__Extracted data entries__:
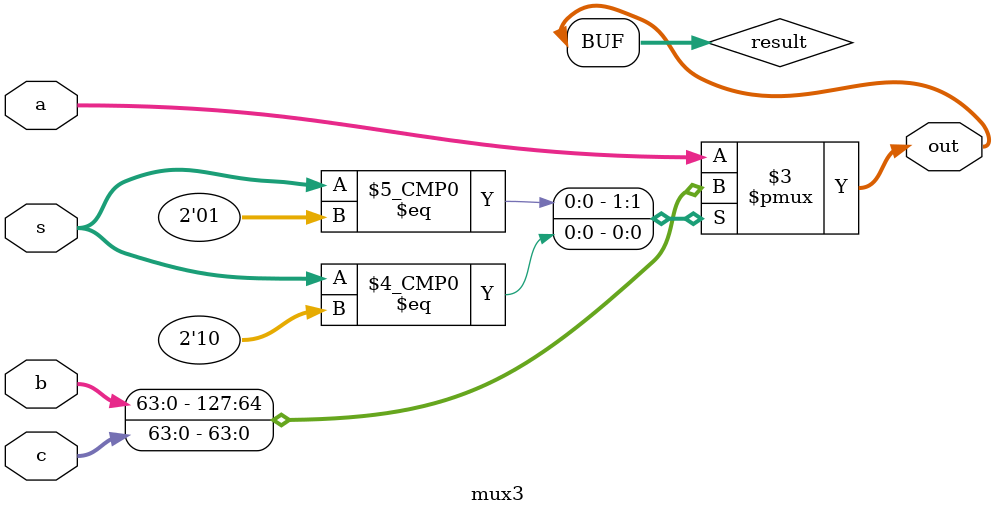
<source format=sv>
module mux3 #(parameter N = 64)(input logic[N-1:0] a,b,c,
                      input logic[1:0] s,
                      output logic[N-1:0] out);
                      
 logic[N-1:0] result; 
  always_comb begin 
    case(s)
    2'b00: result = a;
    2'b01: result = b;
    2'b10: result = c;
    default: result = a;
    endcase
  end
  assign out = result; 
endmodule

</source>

==

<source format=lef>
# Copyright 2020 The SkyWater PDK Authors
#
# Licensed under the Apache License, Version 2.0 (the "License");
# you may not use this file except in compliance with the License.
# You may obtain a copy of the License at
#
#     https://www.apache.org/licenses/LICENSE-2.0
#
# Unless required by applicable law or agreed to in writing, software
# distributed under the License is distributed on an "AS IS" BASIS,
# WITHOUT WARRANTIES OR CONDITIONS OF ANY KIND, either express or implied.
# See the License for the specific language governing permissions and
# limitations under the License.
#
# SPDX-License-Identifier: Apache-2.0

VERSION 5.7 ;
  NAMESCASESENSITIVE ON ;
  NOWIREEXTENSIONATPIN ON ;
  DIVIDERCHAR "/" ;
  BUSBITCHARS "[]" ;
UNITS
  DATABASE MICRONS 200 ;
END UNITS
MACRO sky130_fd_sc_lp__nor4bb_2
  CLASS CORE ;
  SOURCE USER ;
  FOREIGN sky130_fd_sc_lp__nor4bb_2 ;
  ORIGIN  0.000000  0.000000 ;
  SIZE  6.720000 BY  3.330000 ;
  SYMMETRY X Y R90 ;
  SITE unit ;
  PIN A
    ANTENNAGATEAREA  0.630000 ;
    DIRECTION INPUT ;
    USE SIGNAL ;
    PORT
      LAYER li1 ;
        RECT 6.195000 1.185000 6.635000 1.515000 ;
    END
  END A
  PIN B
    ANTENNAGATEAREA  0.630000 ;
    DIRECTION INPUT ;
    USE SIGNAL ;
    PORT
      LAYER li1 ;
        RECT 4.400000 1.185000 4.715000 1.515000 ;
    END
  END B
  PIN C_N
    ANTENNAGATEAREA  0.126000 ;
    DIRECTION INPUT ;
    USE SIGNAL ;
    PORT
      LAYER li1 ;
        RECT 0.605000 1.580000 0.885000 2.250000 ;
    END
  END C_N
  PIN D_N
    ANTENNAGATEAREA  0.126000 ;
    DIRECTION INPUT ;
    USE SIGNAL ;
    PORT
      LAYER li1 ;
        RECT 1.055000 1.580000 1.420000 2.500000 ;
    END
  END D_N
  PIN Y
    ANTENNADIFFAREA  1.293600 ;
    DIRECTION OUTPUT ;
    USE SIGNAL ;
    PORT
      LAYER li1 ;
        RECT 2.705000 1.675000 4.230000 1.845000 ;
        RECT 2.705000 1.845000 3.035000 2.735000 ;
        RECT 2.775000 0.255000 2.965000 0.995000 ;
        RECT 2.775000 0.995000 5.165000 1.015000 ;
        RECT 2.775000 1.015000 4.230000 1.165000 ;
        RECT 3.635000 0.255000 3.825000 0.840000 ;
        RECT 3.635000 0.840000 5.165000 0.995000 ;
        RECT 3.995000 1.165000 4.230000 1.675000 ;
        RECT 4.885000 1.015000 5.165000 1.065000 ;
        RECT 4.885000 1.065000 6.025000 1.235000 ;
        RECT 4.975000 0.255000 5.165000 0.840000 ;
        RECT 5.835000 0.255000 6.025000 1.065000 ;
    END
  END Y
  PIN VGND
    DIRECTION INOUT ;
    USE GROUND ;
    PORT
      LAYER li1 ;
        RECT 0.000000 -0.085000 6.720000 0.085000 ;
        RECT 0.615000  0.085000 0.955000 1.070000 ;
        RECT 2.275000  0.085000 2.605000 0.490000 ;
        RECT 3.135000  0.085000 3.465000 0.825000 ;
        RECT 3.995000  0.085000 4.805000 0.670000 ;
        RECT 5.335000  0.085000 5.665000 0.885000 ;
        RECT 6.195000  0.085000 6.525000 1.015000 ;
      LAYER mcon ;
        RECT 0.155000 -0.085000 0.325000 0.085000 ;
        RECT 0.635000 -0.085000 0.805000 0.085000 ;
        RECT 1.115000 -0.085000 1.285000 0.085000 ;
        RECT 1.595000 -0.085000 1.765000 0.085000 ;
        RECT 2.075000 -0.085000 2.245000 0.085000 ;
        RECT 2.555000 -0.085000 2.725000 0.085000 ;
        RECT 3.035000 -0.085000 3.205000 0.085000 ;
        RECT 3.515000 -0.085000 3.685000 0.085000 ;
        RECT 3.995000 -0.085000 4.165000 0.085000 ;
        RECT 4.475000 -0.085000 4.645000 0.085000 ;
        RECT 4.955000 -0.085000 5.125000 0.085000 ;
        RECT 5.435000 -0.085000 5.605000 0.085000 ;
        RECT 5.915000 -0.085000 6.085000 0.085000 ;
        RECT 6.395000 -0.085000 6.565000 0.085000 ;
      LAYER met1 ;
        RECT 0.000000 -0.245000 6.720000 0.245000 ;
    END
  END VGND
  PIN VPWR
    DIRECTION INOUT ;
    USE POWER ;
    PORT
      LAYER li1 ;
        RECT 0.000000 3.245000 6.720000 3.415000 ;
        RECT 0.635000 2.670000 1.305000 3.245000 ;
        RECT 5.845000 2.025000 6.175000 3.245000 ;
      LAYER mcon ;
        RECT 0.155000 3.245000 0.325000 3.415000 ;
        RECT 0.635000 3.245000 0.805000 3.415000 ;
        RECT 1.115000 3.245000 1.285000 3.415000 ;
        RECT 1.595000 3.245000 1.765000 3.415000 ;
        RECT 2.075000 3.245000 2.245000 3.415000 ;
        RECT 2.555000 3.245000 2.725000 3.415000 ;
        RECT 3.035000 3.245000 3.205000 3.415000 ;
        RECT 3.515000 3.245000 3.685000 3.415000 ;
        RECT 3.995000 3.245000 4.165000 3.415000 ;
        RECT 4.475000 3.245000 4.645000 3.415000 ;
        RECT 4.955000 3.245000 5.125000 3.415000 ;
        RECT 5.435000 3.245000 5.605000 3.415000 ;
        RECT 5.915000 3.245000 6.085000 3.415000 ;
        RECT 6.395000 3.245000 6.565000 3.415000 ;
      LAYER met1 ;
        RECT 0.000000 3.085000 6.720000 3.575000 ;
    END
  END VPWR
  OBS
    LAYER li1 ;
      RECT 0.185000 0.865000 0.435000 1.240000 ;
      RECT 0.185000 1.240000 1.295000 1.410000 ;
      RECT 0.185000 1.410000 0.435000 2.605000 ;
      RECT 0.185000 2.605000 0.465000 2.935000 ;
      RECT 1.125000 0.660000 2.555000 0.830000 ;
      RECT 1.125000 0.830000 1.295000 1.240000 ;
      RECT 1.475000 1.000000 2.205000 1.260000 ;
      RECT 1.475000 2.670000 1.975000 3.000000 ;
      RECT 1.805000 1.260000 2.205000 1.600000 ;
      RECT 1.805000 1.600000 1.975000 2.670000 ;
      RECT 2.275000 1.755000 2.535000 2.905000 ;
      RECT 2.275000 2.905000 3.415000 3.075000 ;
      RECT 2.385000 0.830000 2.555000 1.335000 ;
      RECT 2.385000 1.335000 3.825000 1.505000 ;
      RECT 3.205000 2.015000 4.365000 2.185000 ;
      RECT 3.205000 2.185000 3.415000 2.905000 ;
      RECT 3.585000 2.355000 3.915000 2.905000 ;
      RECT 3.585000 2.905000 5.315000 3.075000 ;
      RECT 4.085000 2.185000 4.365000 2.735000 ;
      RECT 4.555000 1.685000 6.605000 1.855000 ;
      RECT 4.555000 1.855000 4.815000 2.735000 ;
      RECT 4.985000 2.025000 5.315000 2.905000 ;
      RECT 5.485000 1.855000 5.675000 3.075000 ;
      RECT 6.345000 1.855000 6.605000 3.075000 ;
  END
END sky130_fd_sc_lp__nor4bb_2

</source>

...

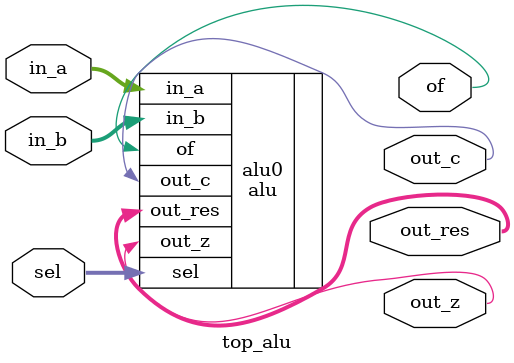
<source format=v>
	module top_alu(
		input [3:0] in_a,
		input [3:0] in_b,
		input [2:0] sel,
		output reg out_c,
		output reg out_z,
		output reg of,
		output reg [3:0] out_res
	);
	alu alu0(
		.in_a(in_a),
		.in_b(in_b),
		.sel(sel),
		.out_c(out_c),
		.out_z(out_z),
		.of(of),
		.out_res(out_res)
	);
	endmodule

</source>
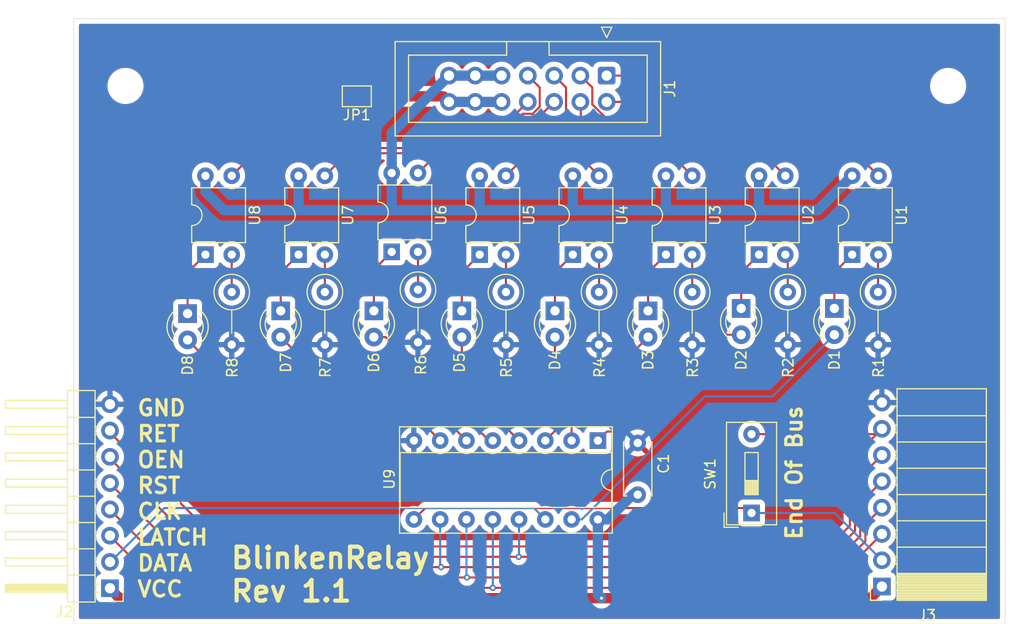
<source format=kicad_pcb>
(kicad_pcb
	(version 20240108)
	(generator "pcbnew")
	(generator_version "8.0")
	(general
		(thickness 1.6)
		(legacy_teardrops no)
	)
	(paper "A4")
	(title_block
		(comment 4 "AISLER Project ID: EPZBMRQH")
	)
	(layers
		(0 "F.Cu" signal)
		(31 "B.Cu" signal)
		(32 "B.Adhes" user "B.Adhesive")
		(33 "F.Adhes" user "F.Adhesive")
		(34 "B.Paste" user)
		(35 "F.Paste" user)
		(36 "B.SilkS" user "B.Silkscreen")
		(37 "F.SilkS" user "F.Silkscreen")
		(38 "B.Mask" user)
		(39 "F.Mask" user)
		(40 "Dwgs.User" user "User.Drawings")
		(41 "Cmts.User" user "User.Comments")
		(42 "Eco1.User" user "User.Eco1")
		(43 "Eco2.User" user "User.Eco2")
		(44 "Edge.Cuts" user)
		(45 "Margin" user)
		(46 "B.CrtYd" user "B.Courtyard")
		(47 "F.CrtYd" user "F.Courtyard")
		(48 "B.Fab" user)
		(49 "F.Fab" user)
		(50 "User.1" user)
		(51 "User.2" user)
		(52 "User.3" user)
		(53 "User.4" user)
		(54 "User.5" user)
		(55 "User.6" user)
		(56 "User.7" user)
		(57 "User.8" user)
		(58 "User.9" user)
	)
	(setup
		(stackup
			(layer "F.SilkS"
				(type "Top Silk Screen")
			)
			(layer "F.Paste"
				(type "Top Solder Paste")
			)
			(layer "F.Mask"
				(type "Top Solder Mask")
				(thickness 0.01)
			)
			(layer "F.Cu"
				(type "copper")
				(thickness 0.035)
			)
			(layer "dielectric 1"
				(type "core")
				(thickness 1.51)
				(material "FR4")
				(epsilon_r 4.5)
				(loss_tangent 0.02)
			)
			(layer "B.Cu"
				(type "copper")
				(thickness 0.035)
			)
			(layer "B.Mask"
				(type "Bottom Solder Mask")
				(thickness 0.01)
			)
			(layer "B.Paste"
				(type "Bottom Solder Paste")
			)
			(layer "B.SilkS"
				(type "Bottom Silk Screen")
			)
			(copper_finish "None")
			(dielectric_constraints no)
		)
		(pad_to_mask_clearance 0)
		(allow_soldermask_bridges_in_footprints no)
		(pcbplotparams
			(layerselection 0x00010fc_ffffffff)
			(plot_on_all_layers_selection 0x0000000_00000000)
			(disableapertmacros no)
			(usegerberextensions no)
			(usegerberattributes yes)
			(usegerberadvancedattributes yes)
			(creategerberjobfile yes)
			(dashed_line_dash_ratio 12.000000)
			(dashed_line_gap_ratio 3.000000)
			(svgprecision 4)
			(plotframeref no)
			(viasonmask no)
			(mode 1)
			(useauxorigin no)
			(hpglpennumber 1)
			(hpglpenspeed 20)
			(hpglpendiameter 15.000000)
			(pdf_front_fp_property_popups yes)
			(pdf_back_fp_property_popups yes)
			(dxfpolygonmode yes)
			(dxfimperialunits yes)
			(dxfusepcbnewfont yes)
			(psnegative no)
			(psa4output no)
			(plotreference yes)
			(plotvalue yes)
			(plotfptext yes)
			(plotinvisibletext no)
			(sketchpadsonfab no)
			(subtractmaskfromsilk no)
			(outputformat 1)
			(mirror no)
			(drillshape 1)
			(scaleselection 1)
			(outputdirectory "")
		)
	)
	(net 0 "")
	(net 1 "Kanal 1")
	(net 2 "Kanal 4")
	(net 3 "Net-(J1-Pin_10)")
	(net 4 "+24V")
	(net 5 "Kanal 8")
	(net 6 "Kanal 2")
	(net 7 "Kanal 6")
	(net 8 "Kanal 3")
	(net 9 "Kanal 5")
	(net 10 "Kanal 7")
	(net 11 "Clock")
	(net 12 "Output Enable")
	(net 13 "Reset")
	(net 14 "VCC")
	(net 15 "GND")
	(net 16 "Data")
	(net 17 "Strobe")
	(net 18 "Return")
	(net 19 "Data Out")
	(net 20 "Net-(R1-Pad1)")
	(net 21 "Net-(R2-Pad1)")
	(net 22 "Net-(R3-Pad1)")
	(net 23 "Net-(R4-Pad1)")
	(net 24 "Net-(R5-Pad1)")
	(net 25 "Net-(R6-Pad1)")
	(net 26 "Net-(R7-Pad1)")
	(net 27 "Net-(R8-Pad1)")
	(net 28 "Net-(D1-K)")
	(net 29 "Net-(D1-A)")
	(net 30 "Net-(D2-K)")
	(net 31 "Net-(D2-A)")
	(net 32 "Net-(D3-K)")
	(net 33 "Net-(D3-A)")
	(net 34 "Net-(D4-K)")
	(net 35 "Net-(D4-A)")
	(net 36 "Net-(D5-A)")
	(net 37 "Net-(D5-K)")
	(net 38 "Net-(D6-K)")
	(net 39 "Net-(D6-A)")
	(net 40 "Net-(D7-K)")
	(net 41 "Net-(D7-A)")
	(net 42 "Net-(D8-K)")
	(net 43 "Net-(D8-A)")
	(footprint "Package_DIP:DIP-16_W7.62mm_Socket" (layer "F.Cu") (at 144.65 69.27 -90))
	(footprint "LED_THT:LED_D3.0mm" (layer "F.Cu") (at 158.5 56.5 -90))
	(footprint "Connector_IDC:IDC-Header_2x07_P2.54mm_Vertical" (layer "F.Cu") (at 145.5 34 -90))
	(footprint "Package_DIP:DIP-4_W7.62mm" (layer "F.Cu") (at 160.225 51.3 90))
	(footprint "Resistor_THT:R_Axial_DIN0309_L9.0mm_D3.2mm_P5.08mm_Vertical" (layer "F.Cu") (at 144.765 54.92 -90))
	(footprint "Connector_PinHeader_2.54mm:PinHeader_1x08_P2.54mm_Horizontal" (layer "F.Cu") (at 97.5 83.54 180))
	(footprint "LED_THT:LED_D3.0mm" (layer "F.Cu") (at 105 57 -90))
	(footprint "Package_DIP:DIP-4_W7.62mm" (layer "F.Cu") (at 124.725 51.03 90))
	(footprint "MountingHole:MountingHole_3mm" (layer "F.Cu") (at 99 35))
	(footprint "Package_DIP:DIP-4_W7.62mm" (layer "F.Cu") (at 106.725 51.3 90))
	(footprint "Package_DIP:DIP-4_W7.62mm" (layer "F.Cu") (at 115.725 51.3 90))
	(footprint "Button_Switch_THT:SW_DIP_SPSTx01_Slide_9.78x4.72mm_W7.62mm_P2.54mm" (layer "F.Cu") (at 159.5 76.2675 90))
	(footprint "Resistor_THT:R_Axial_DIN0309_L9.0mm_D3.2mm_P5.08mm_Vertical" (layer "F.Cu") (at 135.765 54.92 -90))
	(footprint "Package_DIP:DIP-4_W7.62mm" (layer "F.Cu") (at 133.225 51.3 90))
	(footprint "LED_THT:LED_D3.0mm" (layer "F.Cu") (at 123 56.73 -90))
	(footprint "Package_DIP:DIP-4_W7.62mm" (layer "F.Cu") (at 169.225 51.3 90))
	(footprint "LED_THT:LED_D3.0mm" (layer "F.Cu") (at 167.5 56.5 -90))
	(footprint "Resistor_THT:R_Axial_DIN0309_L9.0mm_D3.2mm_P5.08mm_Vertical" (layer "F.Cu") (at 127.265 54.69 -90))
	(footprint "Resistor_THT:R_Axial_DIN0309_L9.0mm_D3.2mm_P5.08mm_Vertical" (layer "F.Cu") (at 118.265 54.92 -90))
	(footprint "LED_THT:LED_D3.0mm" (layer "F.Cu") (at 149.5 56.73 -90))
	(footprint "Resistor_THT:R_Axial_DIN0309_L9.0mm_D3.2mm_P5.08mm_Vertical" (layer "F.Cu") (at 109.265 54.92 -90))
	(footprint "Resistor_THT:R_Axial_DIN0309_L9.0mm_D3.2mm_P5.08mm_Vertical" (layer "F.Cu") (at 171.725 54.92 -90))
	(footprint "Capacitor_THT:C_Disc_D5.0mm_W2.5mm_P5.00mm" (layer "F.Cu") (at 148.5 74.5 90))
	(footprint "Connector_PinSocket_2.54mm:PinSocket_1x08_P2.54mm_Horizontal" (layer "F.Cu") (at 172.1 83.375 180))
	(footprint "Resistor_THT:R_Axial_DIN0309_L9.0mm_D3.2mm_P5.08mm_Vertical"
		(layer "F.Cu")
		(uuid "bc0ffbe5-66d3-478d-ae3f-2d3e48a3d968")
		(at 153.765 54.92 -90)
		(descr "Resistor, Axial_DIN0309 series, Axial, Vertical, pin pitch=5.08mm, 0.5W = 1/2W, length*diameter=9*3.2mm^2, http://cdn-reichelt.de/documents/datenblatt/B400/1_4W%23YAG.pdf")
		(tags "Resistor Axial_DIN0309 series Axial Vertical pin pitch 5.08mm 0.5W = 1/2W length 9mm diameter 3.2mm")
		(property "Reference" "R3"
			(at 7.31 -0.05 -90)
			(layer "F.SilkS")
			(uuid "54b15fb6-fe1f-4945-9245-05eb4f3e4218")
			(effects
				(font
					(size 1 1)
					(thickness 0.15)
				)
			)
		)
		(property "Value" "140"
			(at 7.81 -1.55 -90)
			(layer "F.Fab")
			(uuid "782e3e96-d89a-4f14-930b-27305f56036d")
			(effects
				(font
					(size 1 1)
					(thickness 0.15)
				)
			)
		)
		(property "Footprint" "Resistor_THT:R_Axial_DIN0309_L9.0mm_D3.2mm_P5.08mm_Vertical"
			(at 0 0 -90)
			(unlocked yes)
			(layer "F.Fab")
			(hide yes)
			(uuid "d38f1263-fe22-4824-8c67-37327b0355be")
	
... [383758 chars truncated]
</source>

__HOW TO COMPLETE THIS TASK__: Extract every line of the records above that contains the word "logic".

__YOUR RESPONSE__:
module mux3 #(parameter N = 64)(input logic[N-1:0] a,b,c,
                      input logic[1:0] s,
                      output logic[N-1:0] out);
 logic[N-1:0] result; 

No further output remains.